Bad Habits: Policy Confounding and Out-of-Trajectory Generalization in RL
Miguel Suau, Matthijs T. J. Spaan, Frans A. Oliehoek
TL;DR
Policy confounding describes how RL policies can induce spurious correlations by shaping observed variables, producing habits that fail when trajectories deviate. The authors develop a formal state-representation framework with Markov, minimal, and pi-Markov notions and illustrate the phenomenon with the Frozen T-Maze and other grid-worlds. They show that function approximation and narrow trajectory distributions exacerbate out-of-trajectory generalization failures, especially for on-policy methods, and propose practical mitigations based on off-policy data, exploration, and domain randomization.

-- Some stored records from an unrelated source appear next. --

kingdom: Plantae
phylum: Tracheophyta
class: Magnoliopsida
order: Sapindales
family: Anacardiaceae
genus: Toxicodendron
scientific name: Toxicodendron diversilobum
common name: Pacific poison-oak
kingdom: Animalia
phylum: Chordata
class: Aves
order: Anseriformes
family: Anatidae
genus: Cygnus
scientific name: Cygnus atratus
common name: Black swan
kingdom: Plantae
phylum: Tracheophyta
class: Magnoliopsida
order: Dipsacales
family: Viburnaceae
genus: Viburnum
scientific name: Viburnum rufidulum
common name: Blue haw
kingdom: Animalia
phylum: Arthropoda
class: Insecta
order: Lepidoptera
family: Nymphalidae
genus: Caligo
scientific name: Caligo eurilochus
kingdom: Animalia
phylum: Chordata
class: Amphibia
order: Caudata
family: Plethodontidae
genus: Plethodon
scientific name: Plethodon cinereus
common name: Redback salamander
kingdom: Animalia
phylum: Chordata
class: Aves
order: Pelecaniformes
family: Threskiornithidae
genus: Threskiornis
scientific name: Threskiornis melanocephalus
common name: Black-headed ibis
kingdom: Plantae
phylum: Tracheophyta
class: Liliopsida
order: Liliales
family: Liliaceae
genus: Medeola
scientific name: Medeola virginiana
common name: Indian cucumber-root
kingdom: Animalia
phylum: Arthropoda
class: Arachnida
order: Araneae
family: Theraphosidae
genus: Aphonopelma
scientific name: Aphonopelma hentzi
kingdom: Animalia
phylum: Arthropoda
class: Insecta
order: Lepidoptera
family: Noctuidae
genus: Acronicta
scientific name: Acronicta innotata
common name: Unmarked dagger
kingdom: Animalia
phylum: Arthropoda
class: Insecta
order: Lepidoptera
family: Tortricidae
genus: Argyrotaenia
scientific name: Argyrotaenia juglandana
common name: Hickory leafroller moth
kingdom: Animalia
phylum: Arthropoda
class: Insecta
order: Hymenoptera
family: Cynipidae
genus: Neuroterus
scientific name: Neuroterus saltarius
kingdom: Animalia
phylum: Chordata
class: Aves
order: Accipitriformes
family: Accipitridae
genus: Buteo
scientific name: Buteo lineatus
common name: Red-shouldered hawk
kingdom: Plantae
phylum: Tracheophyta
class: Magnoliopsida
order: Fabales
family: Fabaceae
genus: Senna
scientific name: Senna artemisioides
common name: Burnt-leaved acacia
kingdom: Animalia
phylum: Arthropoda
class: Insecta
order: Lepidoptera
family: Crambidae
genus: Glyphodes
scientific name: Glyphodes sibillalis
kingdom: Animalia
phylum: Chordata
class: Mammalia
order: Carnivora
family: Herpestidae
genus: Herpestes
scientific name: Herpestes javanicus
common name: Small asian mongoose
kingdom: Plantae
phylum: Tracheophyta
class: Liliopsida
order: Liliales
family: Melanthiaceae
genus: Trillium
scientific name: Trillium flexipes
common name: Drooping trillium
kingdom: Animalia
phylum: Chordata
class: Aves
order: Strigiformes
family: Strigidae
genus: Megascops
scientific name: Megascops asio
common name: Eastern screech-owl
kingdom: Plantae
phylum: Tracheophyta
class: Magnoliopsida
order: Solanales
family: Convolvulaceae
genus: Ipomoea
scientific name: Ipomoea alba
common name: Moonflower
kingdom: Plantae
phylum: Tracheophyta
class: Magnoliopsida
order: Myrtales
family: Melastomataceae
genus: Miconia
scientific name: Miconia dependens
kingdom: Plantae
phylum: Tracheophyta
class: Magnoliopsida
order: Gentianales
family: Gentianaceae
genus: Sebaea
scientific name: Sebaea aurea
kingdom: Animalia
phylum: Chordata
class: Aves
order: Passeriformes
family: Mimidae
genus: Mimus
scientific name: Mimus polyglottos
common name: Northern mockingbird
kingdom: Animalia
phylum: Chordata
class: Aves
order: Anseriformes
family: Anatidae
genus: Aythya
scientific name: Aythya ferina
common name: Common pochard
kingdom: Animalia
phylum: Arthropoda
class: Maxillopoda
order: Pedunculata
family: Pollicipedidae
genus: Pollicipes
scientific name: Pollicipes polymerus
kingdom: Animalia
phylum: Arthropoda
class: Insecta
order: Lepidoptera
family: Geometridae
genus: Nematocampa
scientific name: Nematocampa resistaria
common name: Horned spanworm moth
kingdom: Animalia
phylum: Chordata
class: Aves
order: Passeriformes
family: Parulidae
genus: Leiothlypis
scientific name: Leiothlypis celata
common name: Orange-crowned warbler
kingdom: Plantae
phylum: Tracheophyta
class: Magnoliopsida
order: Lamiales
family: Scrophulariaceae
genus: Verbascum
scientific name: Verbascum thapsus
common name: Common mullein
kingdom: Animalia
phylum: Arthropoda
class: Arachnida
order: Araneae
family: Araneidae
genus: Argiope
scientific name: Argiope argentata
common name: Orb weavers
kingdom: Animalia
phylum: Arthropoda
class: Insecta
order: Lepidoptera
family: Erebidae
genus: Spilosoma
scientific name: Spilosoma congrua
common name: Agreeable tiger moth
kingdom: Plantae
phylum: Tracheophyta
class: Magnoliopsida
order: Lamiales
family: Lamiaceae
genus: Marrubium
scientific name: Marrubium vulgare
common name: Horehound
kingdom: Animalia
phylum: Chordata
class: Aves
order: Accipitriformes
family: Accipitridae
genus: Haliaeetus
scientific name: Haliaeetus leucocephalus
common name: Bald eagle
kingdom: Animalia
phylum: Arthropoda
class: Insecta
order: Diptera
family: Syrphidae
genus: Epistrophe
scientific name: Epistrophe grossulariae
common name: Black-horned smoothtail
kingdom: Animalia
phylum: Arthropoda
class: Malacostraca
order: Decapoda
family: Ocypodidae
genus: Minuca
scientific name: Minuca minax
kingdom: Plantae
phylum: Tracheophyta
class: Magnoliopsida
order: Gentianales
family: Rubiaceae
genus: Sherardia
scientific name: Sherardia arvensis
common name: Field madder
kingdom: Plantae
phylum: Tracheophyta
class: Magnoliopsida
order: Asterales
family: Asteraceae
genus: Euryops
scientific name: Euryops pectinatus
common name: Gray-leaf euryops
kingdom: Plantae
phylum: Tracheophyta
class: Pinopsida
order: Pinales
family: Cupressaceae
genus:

The work highlights the need for causal-aware representations and provides a foundation for more robust generalization in reinforcement learning.
Abstract
Reinforcement learning agents tend to develop habits that are effective only under specific policies. Following an initial exploration phase where agents try out different actions, they eventually converge onto a particular policy. As this occurs, the distribution over state-action trajectories becomes narrower, leading agents to repeatedly experience the same transitions. This repetitive exposure fosters spurious correlations between certain observations and rewards. Agents may then pick up on these correlations and develop simplistic habits tailored to the specific set of trajectories dictated by their policy. The problem is that these habits may yield incorrect outcomes when agents are forced to deviate from their typical trajectories, prompted by changes in the environment. This paper presents a mathematical characterization of this phenomenon, termed policy confounding, and illustrates, through a series of examples, the circumstances under which it occurs.